Yeah, that was our- That was our... Haha. Sorry, sorry. That's a part of the joke. Definitely, we spent a lot of time on Quickify because we wanted to make sure that it's a good experience. And as you saw, like really the only thing you have to do is you create a separate file at the top. I forgot to mention there's a JSX pragma to tell the compiler to use the react.jsx rather than quick.jsx. So you have to do that and wrap it in the Quickify component, right. And that gives you a quick component that you can then just use, as you can say, as you can see anywhere else, right. And a big point that I really wanna make is that while there are other technologies that do island hydration, I think the difference with Quick is that it solves the inter-island communication problem, which is something that without it, it makes it difficult to break up your application.

All right, next audience question. Does React as context work between the React islands with Quickify? Ah, good question. Does context work? Sort of, it's a qualified question. So it doesn't work out of the box, but what you can do is you can use a Quick context, and then whenever you do the Quickify wrap, you can just grab the Quick context and reinsert it as a context inside of the Quick.

So it requires a little bit of extra glue code, but yes, you can get contexts working between the islands. And people can find examples of that? Yes. All right, great.

Next question, I can't read it, I need to stand up. How does Quick handle big JS loading? It disappeared on me. Can you have fallback components while loading? No, don't disappear, stop asking questions.

How does the lazy hydrating process affect testing? How does the... I don't think there should be any difference in testing. One of the requirements we were building Quick was that the code should be testable without doing any kind of special loader for the test runner. So the Quick code works as is without any sort of transformation. The transformation really only enables you to do lazy loading, et cetera. So all of this stuff should be testable, a straightforward beat test or just test or whatever you happen to have.

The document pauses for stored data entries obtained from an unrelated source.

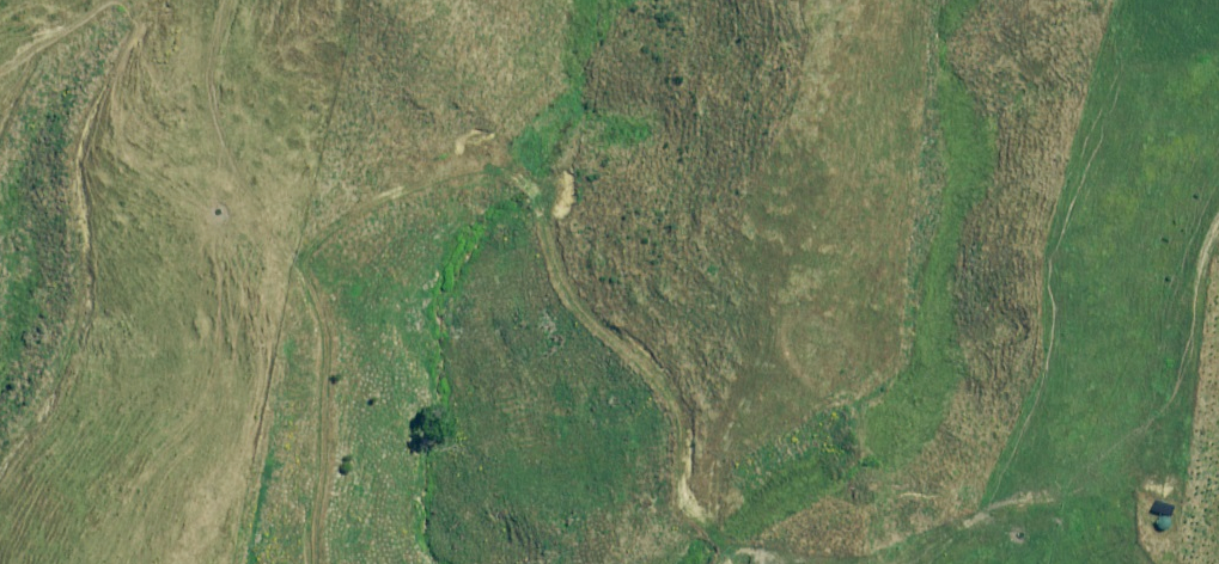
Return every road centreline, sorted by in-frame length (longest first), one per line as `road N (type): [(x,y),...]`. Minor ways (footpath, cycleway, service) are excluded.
road 1 (track): [(317,563),(326,359),(302,249),(497,165),(584,306),(676,387),(684,509),(733,563)]
road 2 (track): [(922,563),(928,551),(994,515),(1147,483),(1163,563)]
road 3 (track): [(302,249),(247,186),(208,79),(231,0)]

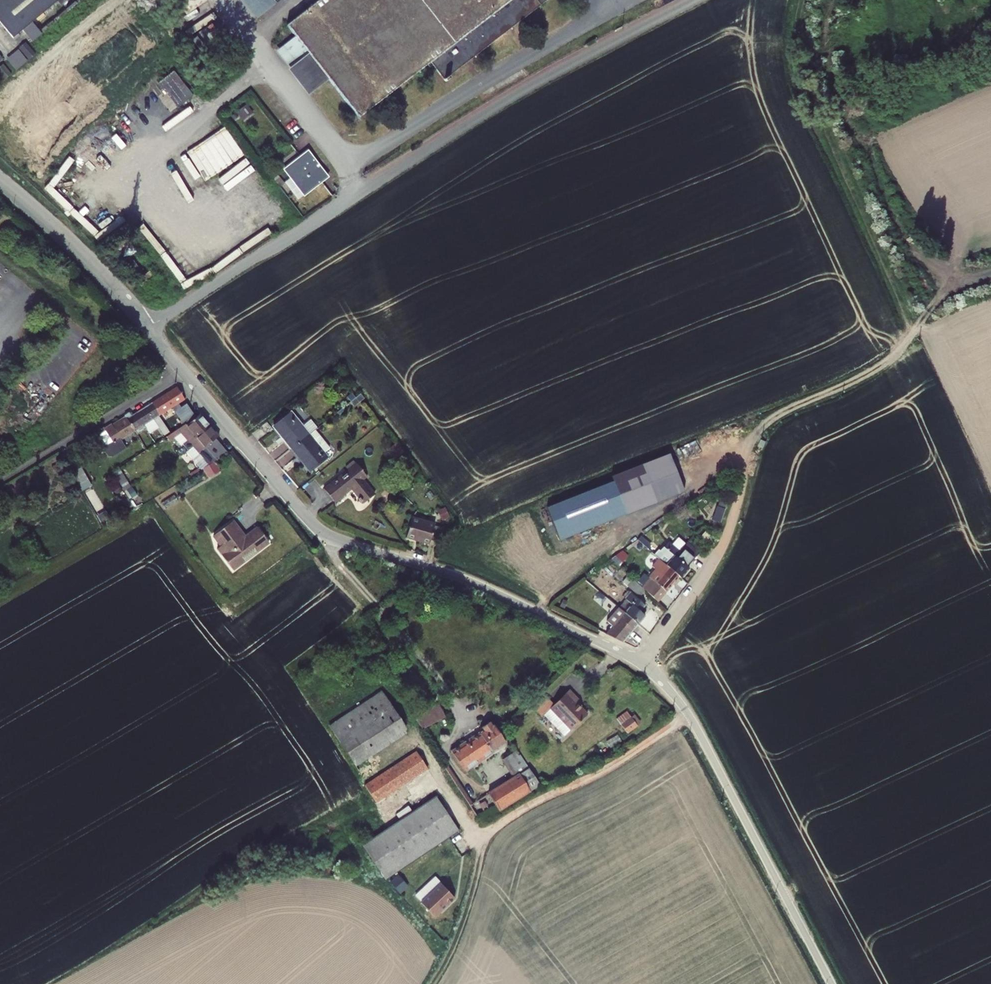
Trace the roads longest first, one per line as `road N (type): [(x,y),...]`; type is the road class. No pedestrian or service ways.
road 1 (unclassified): [(147,329),(514,96),(696,0)]
road 2 (track): [(733,515),(752,441),(763,426),(876,368),(913,333),(790,60),(795,0)]
road 3 (unclassified): [(182,373),(326,534),(471,582),(643,663)]
road 4 (unclassified): [(643,663),(687,712),(832,983)]
road 5 (track): [(687,712),(490,834),(452,945)]
road 6 (track): [(326,534),(335,561),(463,712)]
road 7 (unclassified): [(0,481),(182,373)]
road 8 (unclassified): [(0,181),(86,259),(147,329)]
road 9 (unclassified): [(643,663),(719,553),(733,515)]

So if I have my counter components and I wrap it with Quickify, I don't need to update my tests? No, well it depends whether you are testing the React one or the wrapped one, right? So presumably you have a test for the React one so you just continue running the React one. Yeah, so I need to make a new export of the counter components and an export for the Quickify counter components. Correct. Oh, yeah, okay, good, gotcha, gotcha, right. I need to get the questions here then. Sorry. We should moderate.

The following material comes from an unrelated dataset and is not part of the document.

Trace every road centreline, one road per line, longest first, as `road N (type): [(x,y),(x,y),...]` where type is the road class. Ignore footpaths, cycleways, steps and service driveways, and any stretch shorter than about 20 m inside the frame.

While you're looking for questions, I'm gonna entertain the audience by telling them a joke. Okay, also good? How do functions break up if they stop calling each other? Two-factor authentication. Ah, so you're asking me about this, I was like, what does that have to do with anything? That slows me down a little bit. All right, so you're saying I should come up with another joke? Of course. Why you shouldn't write with a broken pencil because there's no point. Oh wait, wait, wait, hold on. Why did the JavaScript programmer quit? Because he didn't get a raise. All right, I'm in. I'm in. Except all cookies. Thank you, EU.

QUIC is only relevant for server-side rendered apps, right? No, you can use QUIC with client-side rendered apps as well. Of course, the main benefit that QUIC provides is the startup performance. So the best place to use QUIC would be in like multi-page applications or landing page applications or e-commerce, et cetera. But it turns out that even in client-side rendered applications, there is a benefit. Like imagine you would have your Gmail and all of a sudden your Gmail would start up faster because you don't have to download the whole Gmail before you do anything, right? So I think while there is this distinction between MPA and SPA, I think this distinction is mainly caused by the fact that we have hydration. If you take hydration away, it turns out that the line between MPA and SPA becomes extremely blurry and there is really not much difference. So I think it's one of those distinctions that we created ourselves that was unnecessary once you kind of change your point of view and you look at the problem in slightly different way.